Certain, more advanced network layers do offer FQDN-based policies; however, these are more complicated to implement, as the policy still has to translate FQDNs into IPs. AKS has, up until now, not supported any of these more advanced policies; however, this is now possible with a new feature in the Advanced Container Network Services, using the Cillium network provider. Using a DNS proxy we can use FQDNs to filter network traffic rather than being restricted to IP only.

How It works

Advanced Container Network Services

Advanced Container Network Services (ACNS) is an add-on feature for AKS that provides additional network features around observability and security. One of these features is the ability to use FQDN filtering for network policies. ACNS is not a free service; it comes with a fee of about $18 per node per month. There are a good number of additional benefits you get from ACNS, but if the only one you are interested in is FQDN filtering, then this could be pretty expensive.

Enabling FQDN Filtering

To enable FQDN filtering, we first need to enable the preview feature.

az extension add --name aks-preview
az extension update --name aks-preview
az feature register --namespace "Microsoft.ContainerService" --name "AdvancedNetworkingPreview"

We can then check to see when the feature is enabled:

az feature show --namespace "Microsoft.ContainerService" --name "AdvancedNetworkingPreview"
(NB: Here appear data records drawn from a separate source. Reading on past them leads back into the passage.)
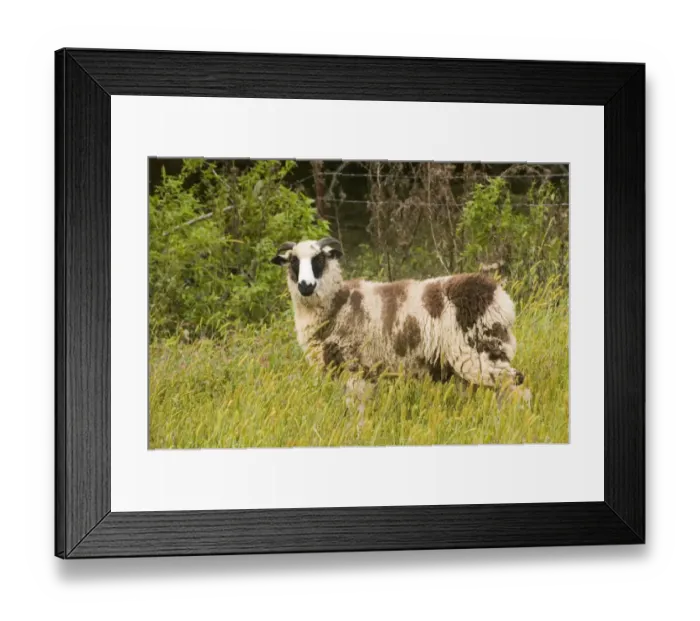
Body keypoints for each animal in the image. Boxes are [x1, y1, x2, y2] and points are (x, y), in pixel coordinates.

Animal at [271, 237, 529, 401]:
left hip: (482, 351)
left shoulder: (356, 367)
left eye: (319, 259)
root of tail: (499, 296)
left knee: (517, 389)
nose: (305, 285)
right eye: (293, 261)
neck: (338, 302)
Next we need to setup the AKS cluster. If your creating a new cluster you can enable this at deployment time.

az aks create \
    --name <cluster name> \
    --resource-group <resource group name> \
    --generate-ssh-keys \
    --network-plugin azure \
    --network-plugin-mode overlay \
    --pod-cidr 192.168.0.0/16 \
    --network-dataplane cilium \
    --enable-acns

You can enable ACNS on an existing cluster, however, it needs to be already running the Cillium data plane for this to work. If you are not, you will need to recreate the cluster.

az aks update \
    --name <cluster name> \
    --resource-group <resource group name> \
    --enable-acns

Once your cluster is ready you can create a Cillium policy that defines the rules for which traffic you allow out of your pod. In the policy below we are blocking all inbound and outbound traffic, and then explicitly allowing traffic to samcogan.com. You will also note that we also allow traffic to the Kubernetes clusters DNS servers (kube-dns). This is needed to allow resolving the FQDN as part of the policy.

apiVersion: cilium.io/v2
kind: CiliumNetworkPolicy
metadata:
  name: outbound-policy
  namespace: demo
spec:
  endpointSelector:
    matchLabels:
      demo: "true"
  ingress:
    - {}
  egress:
    - toEndpoints:
      - matchLabels:
          "k8s:io.kubernetes.pod.namespace": kube-system
          "k8s:k8s-app": kube-dns
      toPorts:
        - ports:
           - port: "53"
             protocol: ANY
          rules:
            dns:
              - matchPattern: "*"
    - toFQDNs:
      - matchName: "samcogan.com"

Once we deploy this policy to our cluster, we will see that any pods in the “demo” namespace with a label of “demo=true” can reach samcogan.com but not other URLs.